上述命题以为着键索引计数法突破了NlogN的排序算法运行时间下限。并且该算法是稳定的。

低位优先的字符串排序（LSD）

如果所有字符串长度均为w，每个字符串从右到左以每个位置的字符作为键，用键索引计数法将字符串排序w遍，这就是LSD，除非键索引计数法是稳定的，否则这种方法是行不通的。

const sort = (a: string[], w: number) => {
  const R = 256
  const N = a.length
  const aux = new Array(a.length)

  for (let i = w-1; i >= 0; i--) {
    const count = new Array(R + 1).fill(0) // 因为在统计频率的时候索引0不会访问到
    for (let j = 0; j < N; j++) {
      count[a[j].charCodeAt(i) + 1]++
    }
    for (let j = 0; j + 1 < count.length; j++) {
      count[j + 1] += count[j]
    }
    for (let j = 0; j < N; j++) {
      aux[count[a[j].charCodeAt(i)]++] = a[j]
    }
    for (let j = 0; j < N; j++) {
      a[j] = aux[j]
    }
  }
}

const data = [
  '1I34ERB',
  '1I34E21',
  '1I34F21',
  '1I34ERB',
  '2IP234Q',
  'NUIE989',
  'NU338AM',
  'UQ89P2M',
  'ZM12W89',
  'O9BVEEW',
]

sort(data, data[0].length)
data.forEach(d => console.log(d))

/*
1I34E21
1I34ERB
1I34ERB
1I34F21
2IP234Q
NU338AM
NUIE989
O9BVEEW
UQ89P2M
ZM12W89
*/

整个过程配合下面的图一起看会容易明白一些。

书上的一种证明方式：如果有两个键，他们中还没有被检查的字符都是完全相同的，那么键的不同之处就仅限于已经被检查过的字符。因为两个键已经被排序过，所以处于稳定性它们将一直保持有序。另外，如果还没被检查过的部分是不同的，那么已经检查过的字符对于两者的最终顺序没有意义，之后的某轮处理会根据高位的字符的不同来修正这对键的顺序。

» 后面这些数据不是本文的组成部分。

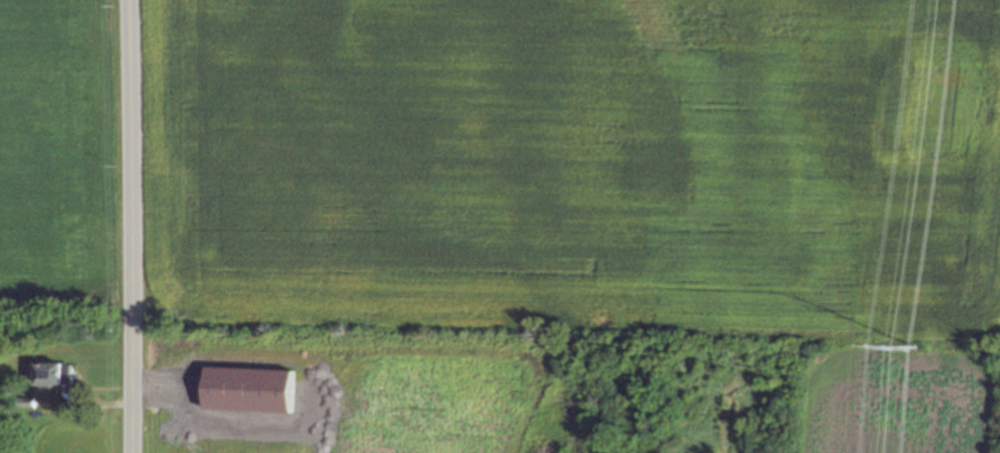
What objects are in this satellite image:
crop: (59, 154)
road: (120, 226)
power tower: (907, 345)
building: (48, 371)
building: (248, 388)
building: (26, 400)

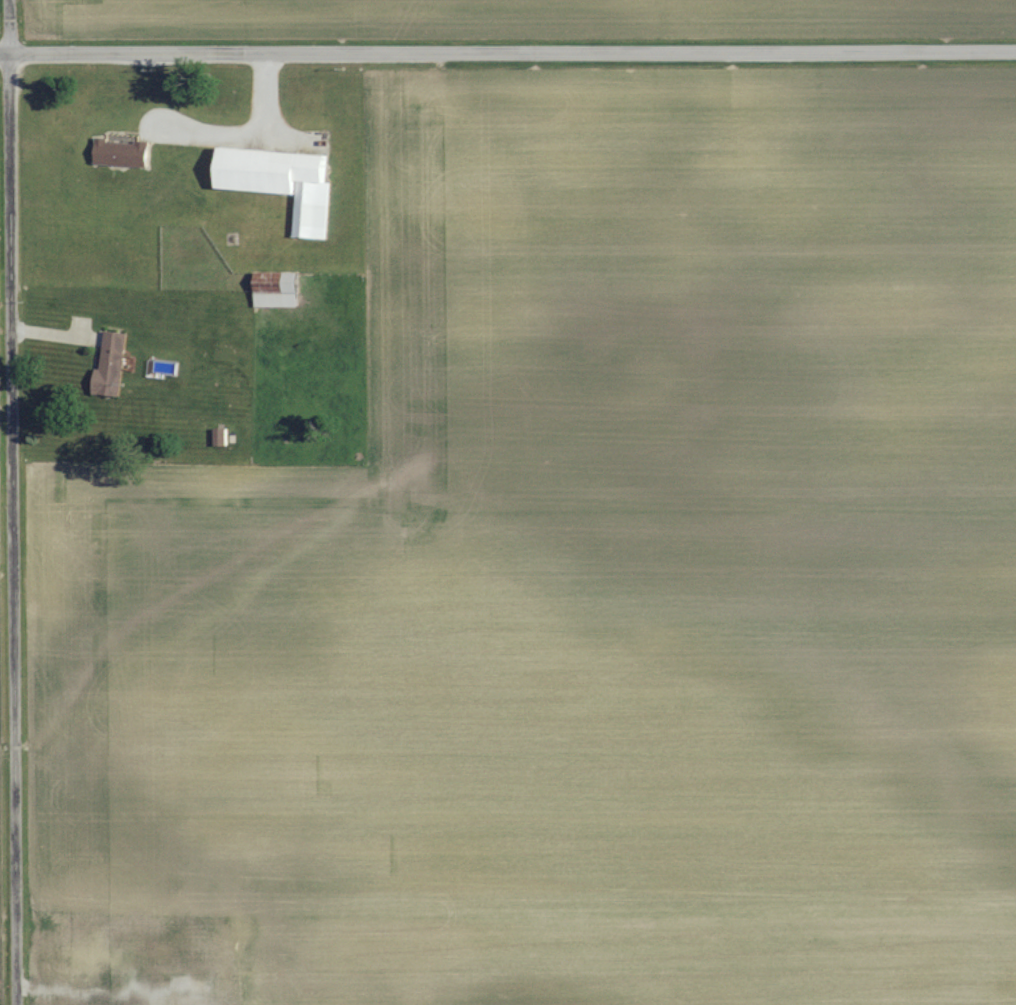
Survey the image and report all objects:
road: (8, 46)
road: (516, 46)
building: (121, 152)
building: (280, 182)
building: (275, 289)
building: (110, 364)
building: (219, 438)
road: (20, 502)
building: (103, 956)
building: (191, 988)

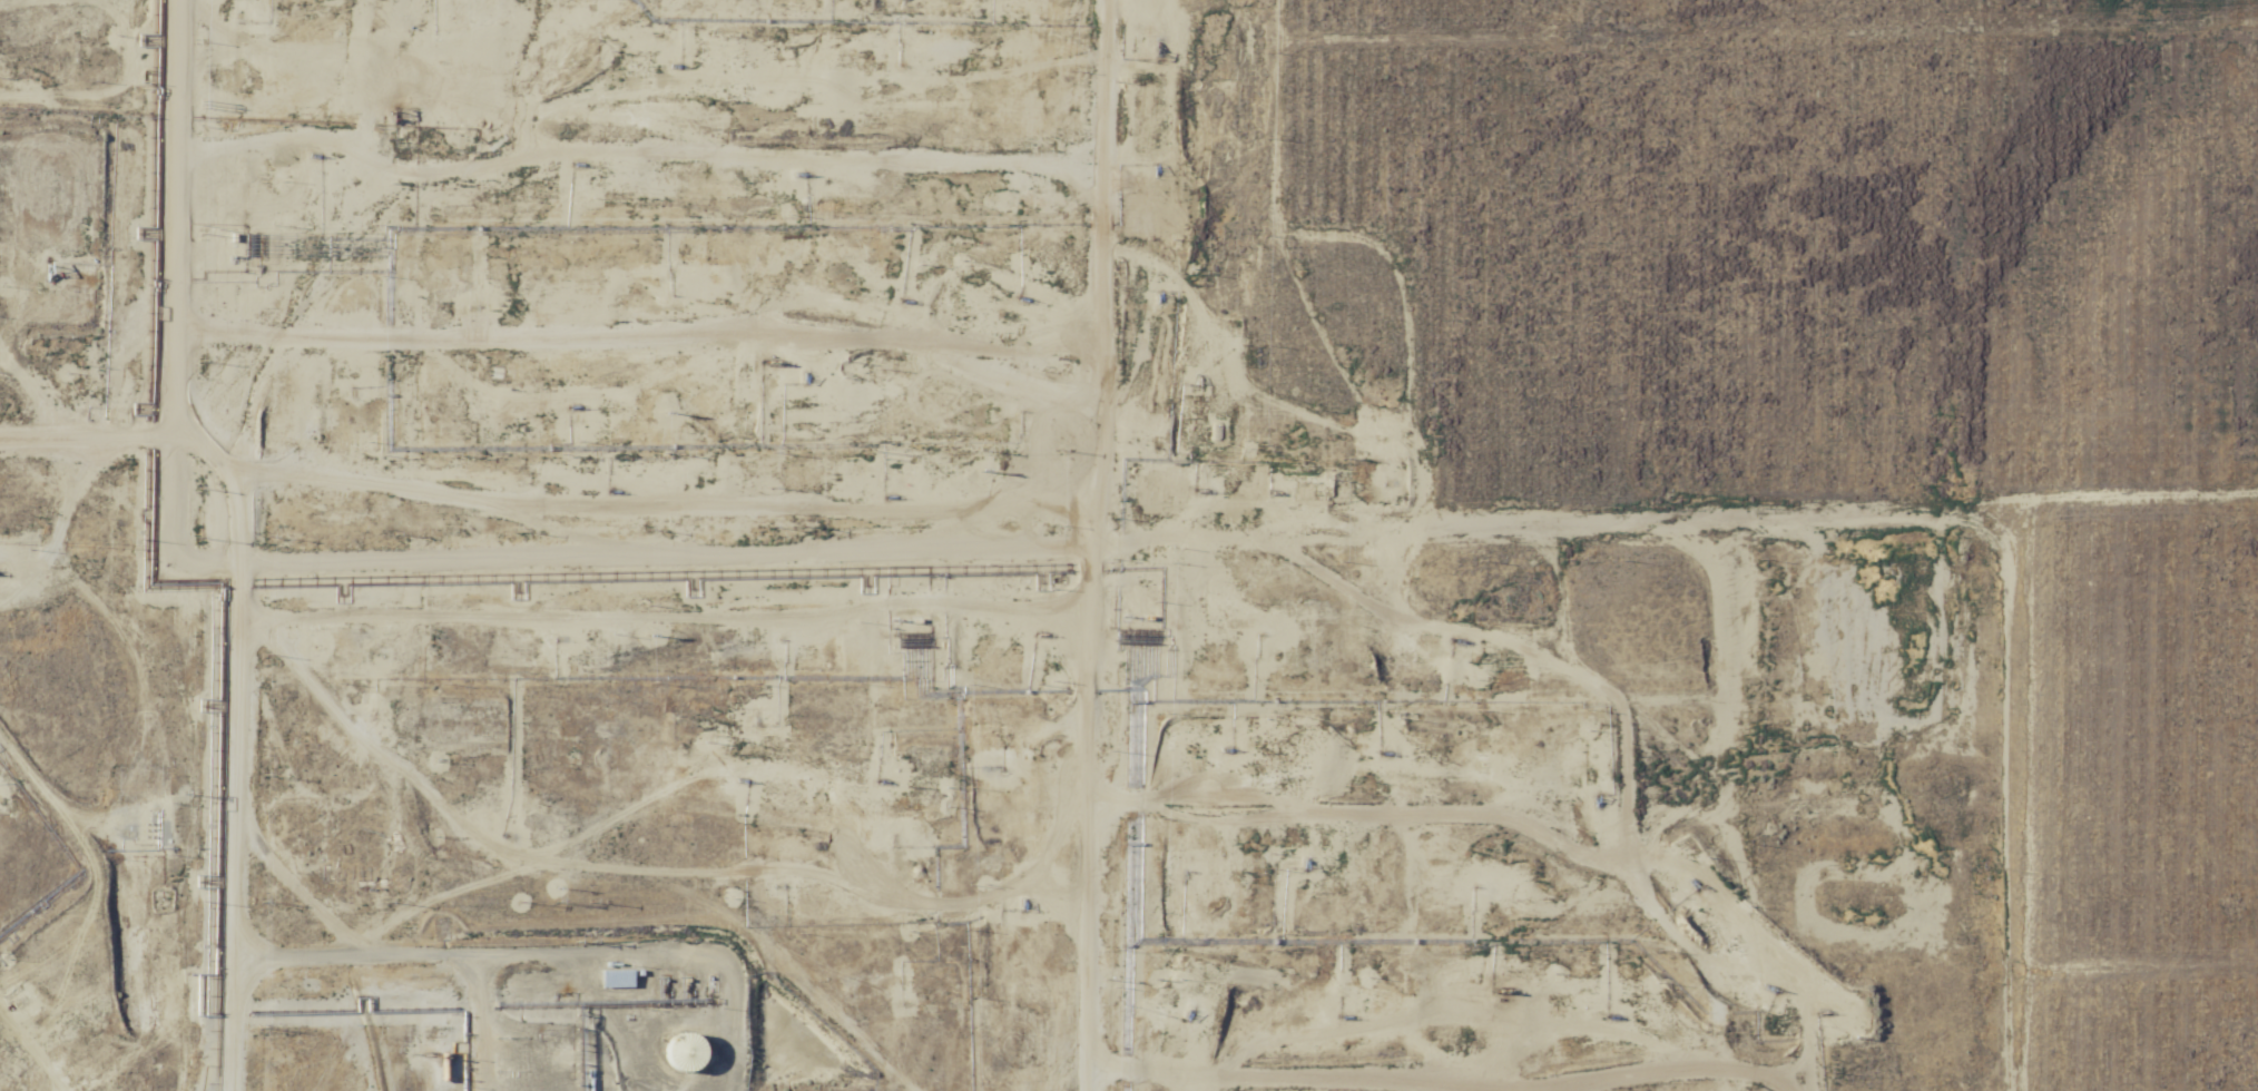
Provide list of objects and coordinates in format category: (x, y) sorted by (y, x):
road: (191, 30)
road: (188, 247)
road: (92, 437)
road: (1851, 463)
road: (1106, 545)
road: (31, 1059)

对于基于R个字符的字母表的N个以长为W的字符串为键的元素，低位LSD需要访问～7WN+3WR次数组，使用额外空间与N+R成正比

虽然上面的例子是等长的字符串，但是说稍作修改也可以适配不等长的字符串。

高位优先字符串排序（MSD）

下面这个算法相对上面的LSD来说更加通用，因为可以允许字符串长度不相同的情况。顾名思义，与LSD相反，是从左到右开始扫描每个字符，或者说键。因为字符长度不一定相同，所以得处理到达字符串末尾的情况，这里是在计数的时候干脆从count数组的charCode+2开始排，而超过末尾的字符串，直接返回charCode=-1，这样-1+2=1，放在索引1的位置。在LSD中创建的是一个R + 1的count数组，这里因为多了一位，所以R+2。

class MSD {
  private R: number = 256
  private M: number = 10
  private aux: string[] = []

  private charAt(s: string, d: number) {
    return d < s.length ? s.charCodeAt(d) : -1
  }

  public sort(a: string[]) {
    const n = a.length
    this.aux = new Array(n)
    this._sort(a, 0, n - 1, 0)
  }

  private _sort(a: string[], lo: number, hi: number, d: number) {
    // 递归到死，不使用插入排序
    if (lo >= hi) return

    const count = new Array(this.R + 2).fill(0)
    for (let i = lo; i <= hi; i++) {
      count[this.charAt(a[i], d) + 2]++ // +2为了对付charAt为-1的情况
    }
    // i + 1 < this.R + 2
    for (let i = 0; i < this.R + 1; i++) {
      count[i + 1] += count[i]
    }
    for (let i = lo; i <= hi; i++) {
      this.aux[count[this.charAt(a[i], d) + 1]++] = a[i]
    }
    for (let i = lo; i <= hi; i++) {
      a[i] = this.aux[i - lo]
    }

    for (let r = 0; r < this.R; r++) {
      this._sort(a, lo + count[r], lo + count[r + 1] - 1, d + 1)
    }
  }
}

我感觉马上到！比LSD就复杂多了。这里有两个地方我好好考虑了下，一个是递归的地方lo + count[r], lo + count[r + 1] - 1，还有一个是回写的时候，a[i] = this.aux[i - lo]，这里只需要填写lo到hi的数据即可，让我没转过弯的是为什么是i - lo，其实虽然aux跟a一样长，但是因为在排序时只排了lo到hi之间的数据，且排序肯定是从索引0开始排啊，所以里面排好了的部分就是0到hi-lo之间的数据。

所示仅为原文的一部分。